- **Selected passage**:

Then in 1957 the current championship puzzle started. On June 14th of
that year, Edouard Carpentier defeated Lou Thesz in Chicago. The title and
belt were awarded to Carpentier, but the NWA over-ruled the referee and
gave the title back to Thesz because one of the falls was on a
disqualification. However, in this case, many states refused to follow the edict of the
National Wrestling Alliance.
One of these states was Nebraska. They continued to recognize
Carpentier as champion until he lost the title to Verne Gagne in August of 1958.
Carpentier also had recognition from various other states and the fact
is that there were several title versions involved, but all of them are
now merged into one of the three versions that are still left today.

- **Data shown**:

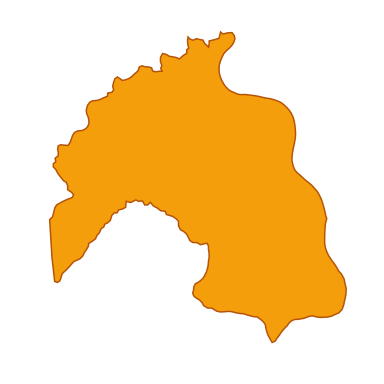 outline of Ponto Chique, Minas Gerais, Brazil, rotated 175°
{"feature_id": "56859067B60283118816321", "entity_name": "Ponto Chique", "entity_type": "district", "adm_level": 2, "iso_a3": "BRA", "parent_name": "Brazil", "parent_adm1": "Minas Gerais", "projection": "robinson", "projection_center": [-44.962, -16.605], "detail": "fine", "context": "isolated", "style": "filled", "palette": "amber", "viewbox_px": 384, "rotation_deg": 175, "n_neighbors": 0, "source": "geoboundaries", "source_scale": "gbopen_adm2", "svg_char_len": 3883}
<svg xmlns="http://www.w3.org/2000/svg" viewBox="0 0 384 384"><g transform="rotate(175 192 192)"><path d="M138.2,347.3L143.3,347.4L147.2,346.6L149.6,348.9L151.7,342.8L155.7,341.9L158.9,341.4L161.7,341.0L162.1,337.7L162.9,334.9L166.4,338.9L167.9,342.4L171.0,343.2L174.3,344.4L177.6,343.1L180.7,344.5L182.4,346.8L183.2,343.6L183.4,339.4L182.7,335.6L184.9,334.1L185.1,330.6L188.5,329.0L192.9,325.7L196.4,327.5L199.9,328.5L202.6,329.1L205.6,331.3L209.2,332.5L211.6,329.0L212.1,324.6L211.0,320.7L212.4,317.9L211.3,314.8L214.2,315.2L217.2,314.8L220.6,315.9L221.5,319.3L224.5,320.4L227.7,320.8L230.8,322.1L233.6,321.2L235.3,317.3L239.2,314.5L242.4,311.9L245.5,310.3L248.9,309.5L251.6,309.2L253.7,311.1L256.4,313.1L259.0,311.5L260.5,308.1L261.8,304.3L261.2,300.6L263.0,298.3L267.2,298.0L268.0,294.7L271.7,293.6L275.5,292.2L278.2,291.6L280.8,291.5L283.4,291.5L286.0,290.3L288.5,287.5L290.2,282.9L290.1,279.3L288.9,275.7L288.5,272.1L288.8,268.8L290.9,265.4L293.5,263.8L296.4,262.8L300.7,262.8L304.1,261.3L306.1,258.6L307.3,255.9L308.9,252.4L311.4,249.2L314.8,249.7L318.7,250.5L321.3,249.5L322.1,246.4L321.8,243.0L322.2,239.6L325.4,237.6L325.1,233.9L327.6,232.4L328.0,229.2L325.6,226.0L324.0,222.1L321.5,218.2L318.9,214.3L316.5,212.7L315.3,209.0L315.7,205.1L311.9,202.1L310.2,199.5L311.9,196.9L315.3,196.0L319.3,194.7L323.0,193.2L325.4,192.1L328.0,190.9L330.1,188.0L331.7,183.2L333.2,179.2L336.2,177.0L337.2,138.6L336.6,114.9L334.1,113.6L331.4,115.0L329.9,118.1L328.6,121.7L326.2,123.7L323.3,126.0L320.5,128.5L318.0,131.0L315.8,133.0L312.6,134.1L309.3,135.3L306.3,137.9L304.4,141.2L302.1,143.9L300.0,146.9L299.4,149.8L295.6,151.6L292.2,153.8L290.4,157.2L287.7,159.6L285.7,163.4L283.0,164.8L281.6,167.6L278.9,168.6L275.9,170.7L273.9,175.7L271.3,178.0L268.4,177.8L266.6,180.6L262.6,181.1L259.4,182.6L258.4,188.4L253.9,186.9L248.6,189.0L246.1,187.4L242.1,187.4L240.2,183.2L237.2,183.0L234.4,185.3L231.5,181.3L228.2,179.2L224.7,176.0L220.5,175.2L219.4,171.8L216.9,170.8L213.4,169.4L210.0,166.6L208.0,163.9L208.4,159.6L206.8,155.4L203.9,153.5L201.3,150.9L199.7,147.5L198.4,143.9L195.6,141.6L191.4,141.1L188.1,138.7L184.1,139.4L181.4,139.6L180.3,136.6L180.6,133.7L180.3,129.8L180.6,125.6L181.6,121.7L182.1,118.6L182.9,115.4L184.7,111.0L187.0,107.1L188.9,104.8L191.5,102.8L194.2,101.3L196.7,100.3L198.4,97.4L199.0,94.2L200.1,91.4L199.4,88.4L197.3,86.2L194.0,83.9L191.5,80.7L190.3,77.8L186.5,75.0L182.8,74.7L180.5,73.2L177.9,71.2L174.1,70.0L171.4,69.9L167.7,69.9L165.0,69.8L162.5,69.2L159.2,68.0L155.2,66.9L150.9,66.1L147.6,64.6L144.4,63.5L141.4,62.4L138.2,62.0L135.3,59.6L132.5,56.8L130.6,53.7L130.2,49.2L129.2,44.2L127.5,39.8L125.3,35.1L122.2,36.1L120.2,38.8L117.5,41.6L115.6,44.2L113.5,46.3L111.4,48.4L108.8,50.5L106.7,53.1L104.3,54.9L101.3,56.0L96.0,56.0L91.2,56.5L86.6,57.8L83.2,58.2L78.8,56.7L74.5,55.8L70.4,55.7L67.5,55.6L63.7,56.2L61.0,57.2L56.2,58.8L52.7,62.0L50.7,66.3L49.9,69.2L48.6,72.9L47.5,77.3L46.8,82.5L47.5,87.0L48.1,92.2L50.3,97.3L52.7,100.4L54.8,105.0L56.9,108.9L58.9,111.9L61.6,117.0L63.1,121.2L64.0,125.3L64.3,129.6L64.0,133.5L63.5,138.2L62.7,143.9L61.8,149.1L60.1,153.6L60.9,157.1L61.3,161.1L62.0,165.2L63.0,170.3L64.1,174.4L65.4,177.8L67.2,181.7L69.6,185.0L72.5,188.7L74.7,190.9L77.3,193.3L79.6,195.7L82.0,198.4L85.3,201.8L87.5,204.6L88.9,208.9L89.7,214.6L89.2,218.7L88.5,222.3L87.5,226.1L86.4,229.5L85.3,233.3L84.4,236.7L83.8,240.3L83.6,244.8L83.7,250.0L84.0,253.7L84.8,257.8L86.4,262.1L88.1,265.1L90.1,267.8L92.7,270.7L95.3,273.2L98.0,274.8L101.8,276.6L105.7,278.1L109.3,278.9L112.9,280.0L117.8,281.6L121.5,282.6L124.4,283.2L127.6,283.9L130.6,284.5L135.3,284.8L138.2,285.6L141.0,287.2L143.8,288.6L146.6,290.7L149.5,294.2L151.0,296.9L152.8,300.9L154.0,305.1L154.4,308.1L154.4,312.1L153.8,315.8L152.3,320.0L150.4,323.6L148.3,327.0L145.2,329.9L142.3,332.0L139.4,334.7L137.4,337.4L135.9,340.8L136.2,344.0L138.2,347.3Z" fill="#f59e0b" stroke="#b45309" stroke-width="1.5"/></g></svg>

- **Given problem**:
Can you pull the lines of the wrestling title history from "Then in 1957" to "National Wrestling Alliance.", word for word?

- **Response to this task**:
Then in 1957 the current championship puzzle started. On June 14th of
that year, Edouard Carpentier defeated Lou Thesz in Chicago. The title and
belt were awarded to Carpentier, but the NWA over-ruled the referee and
gave the title back to Thesz because one of the falls was on a
disqualification. However, in this case, many states refused to follow the edict of the
National Wrestling Alliance.